George M. Pinel                                           The Unknown                                                1-24-04
As I sit here, I remember my past
I remember family and friends
As I sit here, I hope I last
Remembering the pain that doesn't end
Sometimes I think I'm off the wall
Hoping someone catches my fall
Struggling to remember family and friends
But only find the pain that doesn't end
When I'm done, I'll just rot
I remember my very last shot,
Can't remember family and friends
Only the pain that doesn't end
Trying to prevent my very own death
Can't predict my final breath
Need some comforting everyday
Wishing the pain can go away
As I scream I hear an echo
Hoping that I can never let go
This will be my final stand
Giving into all demands
This will be my final stand
Could my life be more bland
This will be my final stand
I just wish it were more grand
As I lay here, I remember friends
It lasts very short and then it ends.

I lie down and start to weep
Life on the line, so I can't sleep.


                 This is the story of my life, and how I screwed it up so bad. I wish I could go back and changed that fateful day that changed my future. But all I have now is memories. My name is Meg, but I prefer to be called Freedom Fighter. I never got to finish my childhood, but I know much worse. Everyday I try to remember what it was like before, but that day would be my last. I only remember one day before I was put here, in this prison. I was playing jump rope and my parents were cheering me on. My friends were clapping nearby as I seemed not to slow down. The worst part of my life is knowing that I can't go back to that. I can't even remember the faces of those so-called friends or family. The next day they abandoned, but I know my true friends. If only I still had them still, but that day they disappeared on to venture into heaven. Now I am living day by day on scraps near the street, I am a slave to my own fate.

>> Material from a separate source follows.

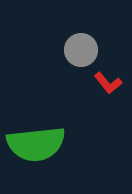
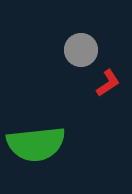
red L-shape: rotated 84 degrees counterclockwise
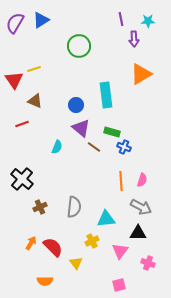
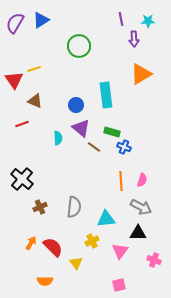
cyan semicircle: moved 1 px right, 9 px up; rotated 24 degrees counterclockwise
pink cross: moved 6 px right, 3 px up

                 That fateful day will never end its lapse in my mind or in my life. I am only capable of remembering parts of that day, so I don't know how to stop it. I remember a door, but it was hidden. It lead underground, so I became curious. I remember a large tunnel, but not where it lead. I remember seeing something holy, like a statue of Mary, but as I got older, I forgot who it was. I can't remember much after that, but I know what ever happened was important and is what I am trying to find out now.